_Task inputs_
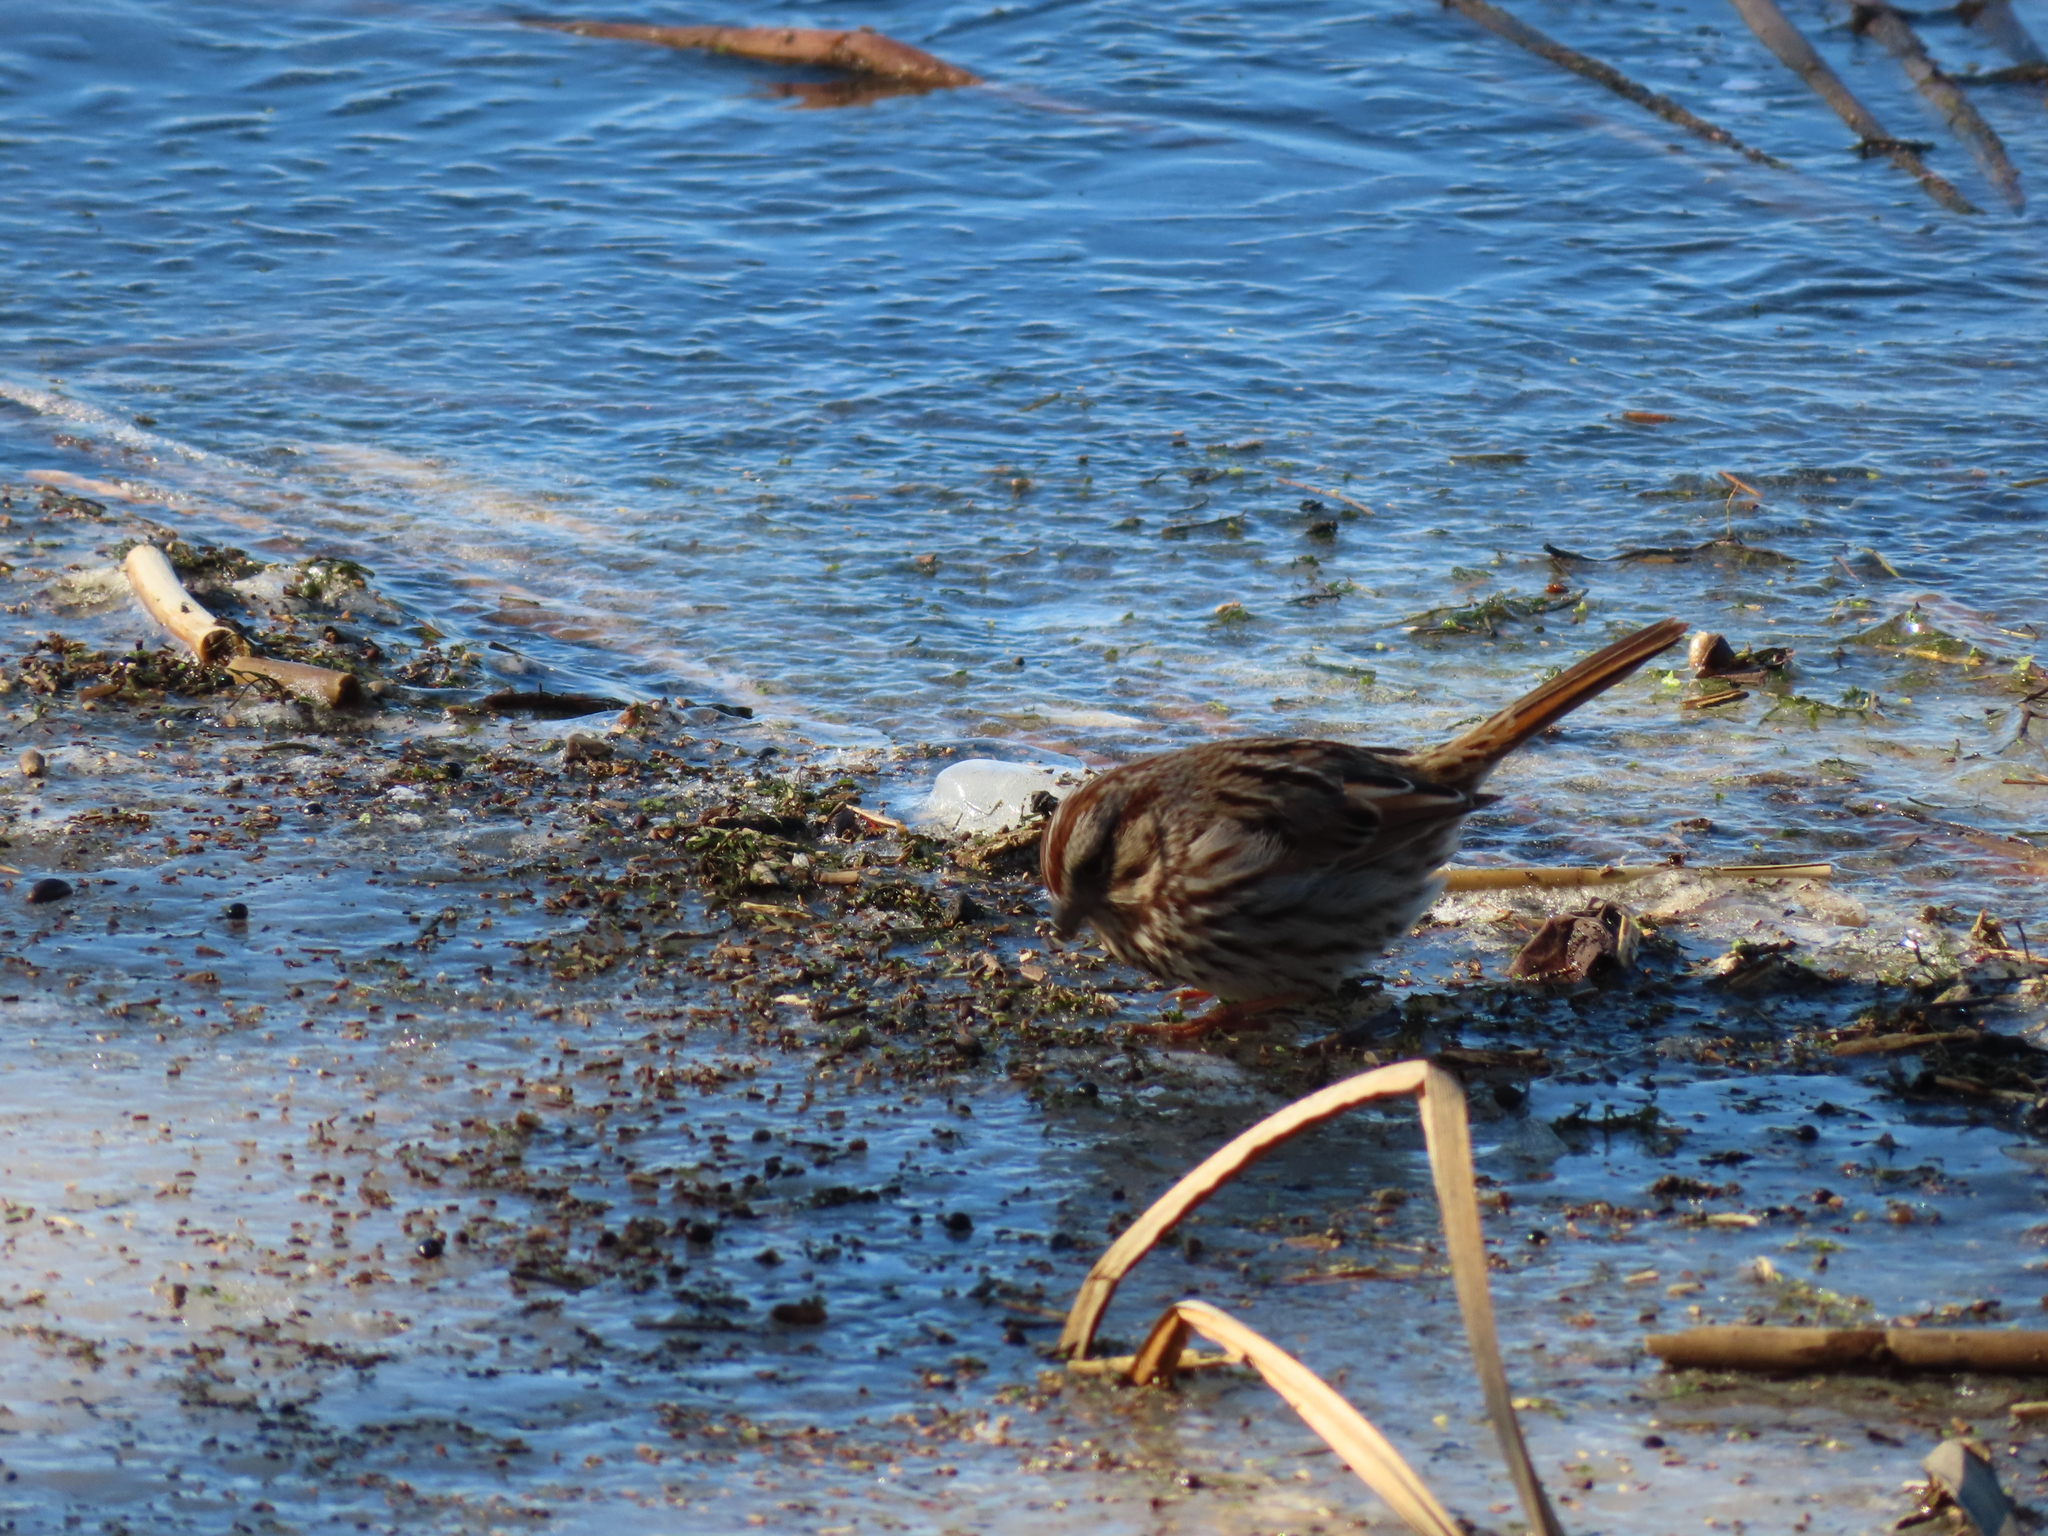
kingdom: Animalia
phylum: Chordata
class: Aves
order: Passeriformes
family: Passerellidae
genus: Melospiza
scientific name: Melospiza melodia
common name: Song sparrow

_Work to be completed_
Rewrite the lines of the records, replacing "common name" with "vernacular name" and keeping everything else the same. Leave out the pictures.

_Complete answer_
kingdom: Animalia
phylum: Chordata
class: Aves
order: Passeriformes
family: Passerellidae
genus: Melospiza
scientific name: Melospiza melodia
vernacular name: Song sparrow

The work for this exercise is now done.